→ Tarea a realizar: Reproduce tal cual las líneas del listado, empezando por la primera y siguiendo hasta la línea que contiene "living space, this", ambas incluidas.

#### Información proporcionada

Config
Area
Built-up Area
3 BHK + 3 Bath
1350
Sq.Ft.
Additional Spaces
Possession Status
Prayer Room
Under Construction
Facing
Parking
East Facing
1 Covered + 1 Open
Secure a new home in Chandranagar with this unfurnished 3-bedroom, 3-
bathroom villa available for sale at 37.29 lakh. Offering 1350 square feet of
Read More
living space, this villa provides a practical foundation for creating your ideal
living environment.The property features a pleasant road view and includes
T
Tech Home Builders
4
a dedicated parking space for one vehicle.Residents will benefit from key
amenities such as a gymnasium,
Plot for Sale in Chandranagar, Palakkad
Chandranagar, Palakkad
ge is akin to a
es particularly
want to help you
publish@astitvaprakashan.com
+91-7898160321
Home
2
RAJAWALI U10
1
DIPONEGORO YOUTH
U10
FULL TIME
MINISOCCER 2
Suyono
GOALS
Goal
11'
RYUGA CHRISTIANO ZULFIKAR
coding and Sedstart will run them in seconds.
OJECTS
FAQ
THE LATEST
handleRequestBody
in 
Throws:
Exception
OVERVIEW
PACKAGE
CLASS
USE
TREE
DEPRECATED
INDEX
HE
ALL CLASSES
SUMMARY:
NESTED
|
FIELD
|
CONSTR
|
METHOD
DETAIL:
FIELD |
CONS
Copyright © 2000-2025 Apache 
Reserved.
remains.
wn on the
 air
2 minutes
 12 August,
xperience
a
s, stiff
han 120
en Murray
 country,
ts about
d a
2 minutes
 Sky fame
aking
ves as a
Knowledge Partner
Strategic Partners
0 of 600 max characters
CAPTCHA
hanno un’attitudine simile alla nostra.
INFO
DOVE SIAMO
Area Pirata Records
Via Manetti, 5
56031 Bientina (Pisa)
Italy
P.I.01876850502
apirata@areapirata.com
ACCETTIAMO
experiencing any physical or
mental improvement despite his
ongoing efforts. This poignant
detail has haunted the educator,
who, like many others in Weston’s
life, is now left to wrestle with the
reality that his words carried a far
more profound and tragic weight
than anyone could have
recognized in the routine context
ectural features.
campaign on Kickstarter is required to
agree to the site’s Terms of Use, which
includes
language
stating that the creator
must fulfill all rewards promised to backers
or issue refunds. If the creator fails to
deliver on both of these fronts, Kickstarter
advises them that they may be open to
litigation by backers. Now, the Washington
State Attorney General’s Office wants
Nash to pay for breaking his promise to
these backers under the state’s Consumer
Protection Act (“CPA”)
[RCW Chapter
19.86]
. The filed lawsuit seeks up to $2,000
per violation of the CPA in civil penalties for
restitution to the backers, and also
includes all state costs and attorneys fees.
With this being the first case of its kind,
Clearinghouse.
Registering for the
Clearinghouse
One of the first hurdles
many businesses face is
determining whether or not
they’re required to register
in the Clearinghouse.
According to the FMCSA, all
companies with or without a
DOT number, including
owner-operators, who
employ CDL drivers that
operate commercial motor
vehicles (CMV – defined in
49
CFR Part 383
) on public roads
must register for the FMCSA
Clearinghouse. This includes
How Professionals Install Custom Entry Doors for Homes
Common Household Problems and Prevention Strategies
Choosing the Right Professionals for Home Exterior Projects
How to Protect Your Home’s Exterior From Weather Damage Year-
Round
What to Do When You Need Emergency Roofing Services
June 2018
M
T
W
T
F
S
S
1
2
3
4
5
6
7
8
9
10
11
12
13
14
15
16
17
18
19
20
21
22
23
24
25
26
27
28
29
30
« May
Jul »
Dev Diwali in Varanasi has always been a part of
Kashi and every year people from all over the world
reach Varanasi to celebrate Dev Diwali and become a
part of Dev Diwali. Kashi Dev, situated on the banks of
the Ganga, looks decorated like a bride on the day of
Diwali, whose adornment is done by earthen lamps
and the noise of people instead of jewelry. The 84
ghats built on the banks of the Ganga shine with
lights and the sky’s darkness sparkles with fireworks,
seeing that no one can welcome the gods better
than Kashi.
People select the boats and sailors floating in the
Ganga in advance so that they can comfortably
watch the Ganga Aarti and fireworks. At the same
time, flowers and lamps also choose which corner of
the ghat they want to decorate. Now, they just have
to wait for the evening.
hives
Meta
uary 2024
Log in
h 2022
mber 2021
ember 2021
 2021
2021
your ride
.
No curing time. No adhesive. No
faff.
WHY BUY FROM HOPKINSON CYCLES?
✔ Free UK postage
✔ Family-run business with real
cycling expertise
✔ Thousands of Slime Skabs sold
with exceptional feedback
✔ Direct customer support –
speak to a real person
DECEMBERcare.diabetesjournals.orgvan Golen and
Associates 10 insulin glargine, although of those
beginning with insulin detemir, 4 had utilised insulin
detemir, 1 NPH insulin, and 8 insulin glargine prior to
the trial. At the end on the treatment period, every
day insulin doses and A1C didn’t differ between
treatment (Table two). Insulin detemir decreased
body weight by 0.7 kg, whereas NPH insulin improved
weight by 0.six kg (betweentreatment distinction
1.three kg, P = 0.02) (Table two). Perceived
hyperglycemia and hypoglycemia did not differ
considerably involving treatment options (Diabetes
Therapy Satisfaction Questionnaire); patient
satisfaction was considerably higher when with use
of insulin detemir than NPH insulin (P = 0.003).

########

→ Respuesta del ejercicio:
Config
Area
Built-up Area
3 BHK + 3 Bath
1350
Sq.Ft.
Additional Spaces
Possession Status
Prayer Room
Under Construction
Facing
Parking
East Facing
1 Covered + 1 Open
Secure a new home in Chandranagar with this unfurnished 3-bedroom, 3-
bathroom villa available for sale at 37.29 lakh. Offering 1350 square feet of
Read More
living space, this villa provides a practical foundation for creating your ideal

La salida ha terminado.